I slid out of the booth, light-headed from the coffee and cigarettes, and headed for the bathroom. I splashed cold water on my face. I rinsed my glasses. I looked at myself in the mirror. I needed a haircut. I had a blemish on the end of my nose, on the very tip. Call me Rudolph. What sort of adult man still suffers from zits? I felt the same way I did as a seven-year-old child, when my parents made me wear a coat and tie to church.

At 6:49,I climbed into my car. I had finished my checklist for the office: warning stickers, Scotch tape, two padlocks, chain, two “knuckle-busters,”
[27]
seizure tags
[28]
for the jigsaws, the radial-arm saws, the tables saws, my 809 receipt book, a copy of the IRM. A light drizzle was falling. My old wiper blades screeched at me. Cindy Sandifer: “A good revenue officer never gets wet.” I made a mental note to grab the office umbrella on the way out the door. Highway 92 was already filling with commuters, ordinary people on the way to their ordinary jobs. On this morning, somewhere far outside our small orbits, the cabinetmaker’s and mine, empires were being born, Great fortunes were being made. Magnificent dreams were being forged in the fires of imagination. In boardrooms across the country, great enterprises were being launched. The fate of entire nations was being decided in the hidden chambers of the powerful. On this day, too, in this minuscule corner of the cosmos, one dream would die in service of another, if what I desired could be called a dream.
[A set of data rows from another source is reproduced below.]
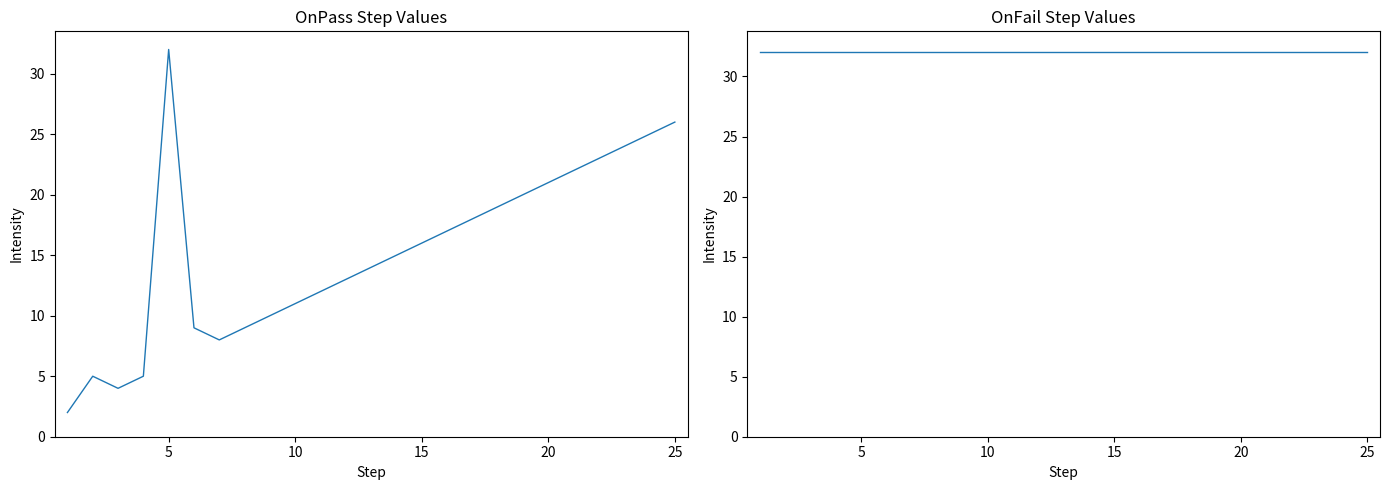

What is the minimum value shown in the chart?

2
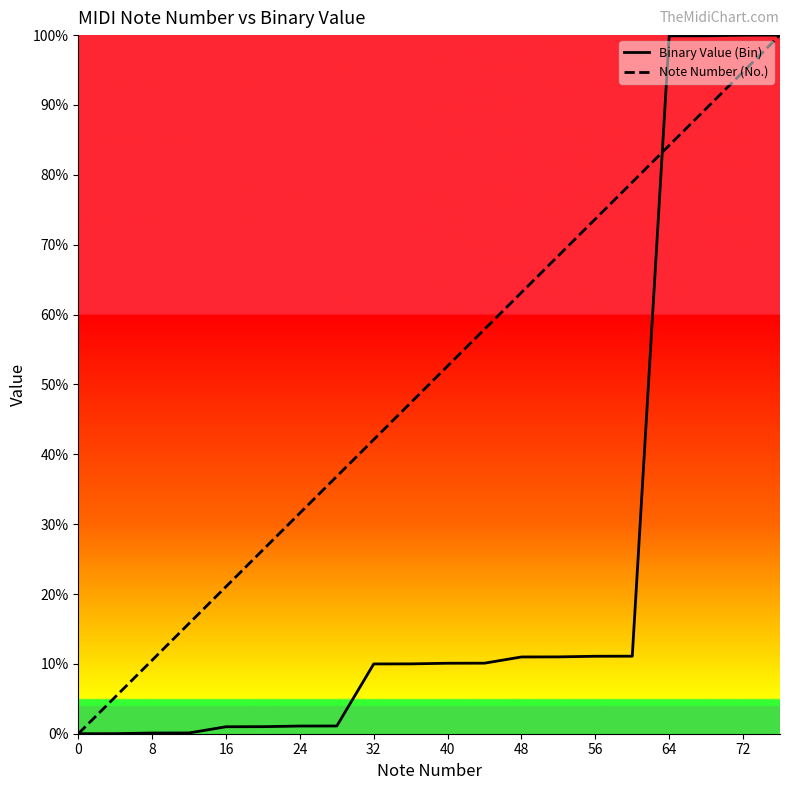

What is the difference between the highest and lowest values at 32?

32.1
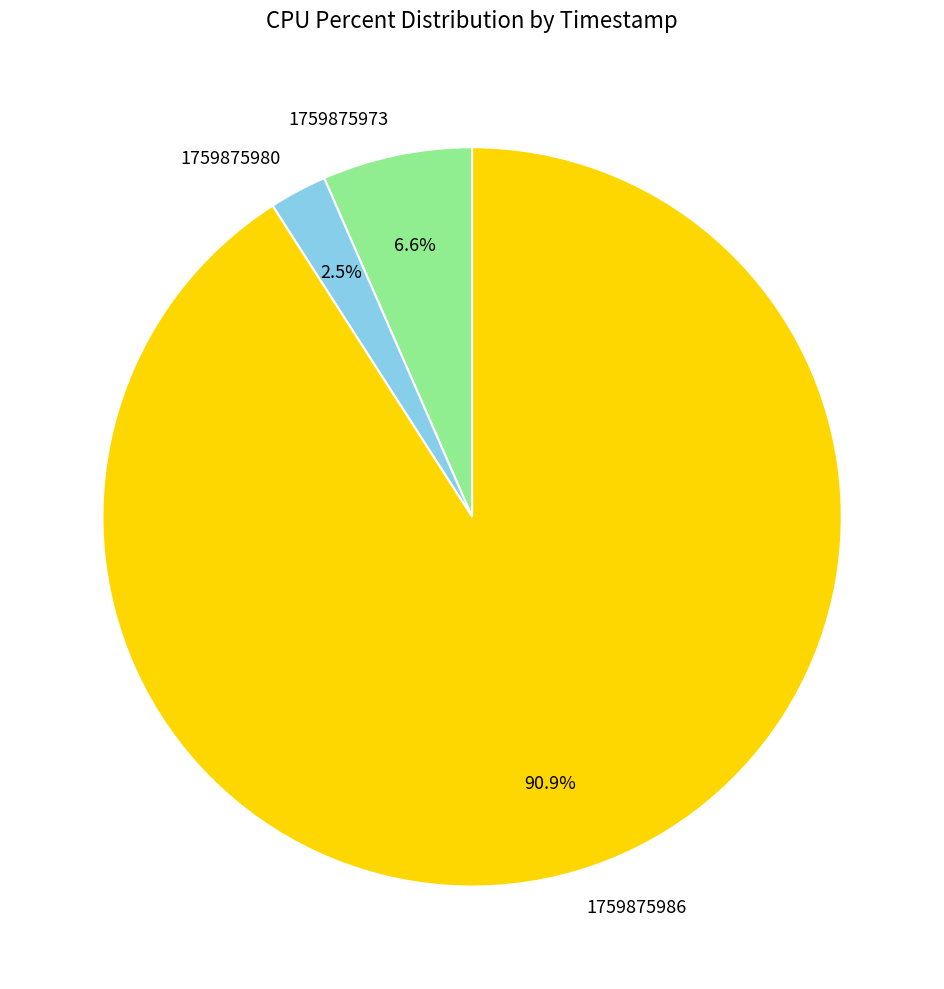

Which slice is the smallest?

1759875980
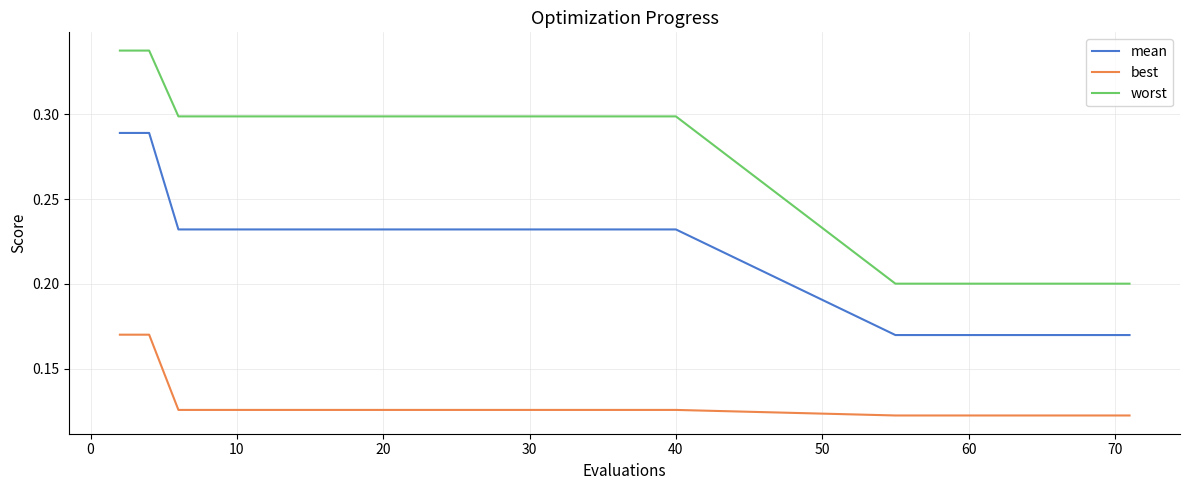

True or false: worst and best cross at least once.

False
You can see it in their eyes,
Culpepper had said.
Oh, how they want to believe the dream. The dream, Yancey! And you can show them, in black and white, from their own records, how they haven’t made a dime since they’ve been in business, how they’ve lost every penny they’ve sunk into it. How every drop of blood and sweat and tears they’ve poured into this black hole they call a business has been a colossal waste of time, and it doesn’t matter. They are
entrepreneurs;
they’re living the American dream: they are the boss; they are the
man.
And it doesn’t matter one damn bit they’re mortgaged to the hilt, their kids are wearing hand-me-downs, they’re driving ten-year-old cars with the rear bumpers dragging the ground. You know, cars like yours. Doesn’t matter a damn bit the judgments filed against them, the liens, the collectors calling day and night. It doesn’t even matter that you can prove to them they could make a better living flipping burgers at McDonald’s for minimum wage. None of that matters. Only the dream matters.

* * *

The rain fell harder as I drove west. I cracked the window to allow the cigarette smoke to escape. I was smoking too much. A pack per day now. Pam would roll her eyes when I lit up and smack her fingers against the inside of her elbow, miming a junkie getting a fix. The rain spat through the crack in the window, dotting my pants. The ash grew long on my smoke; I raised it, an offering, toward the crack, and watched the draft suck it away, so quickly it seemed to vanish into oblivion.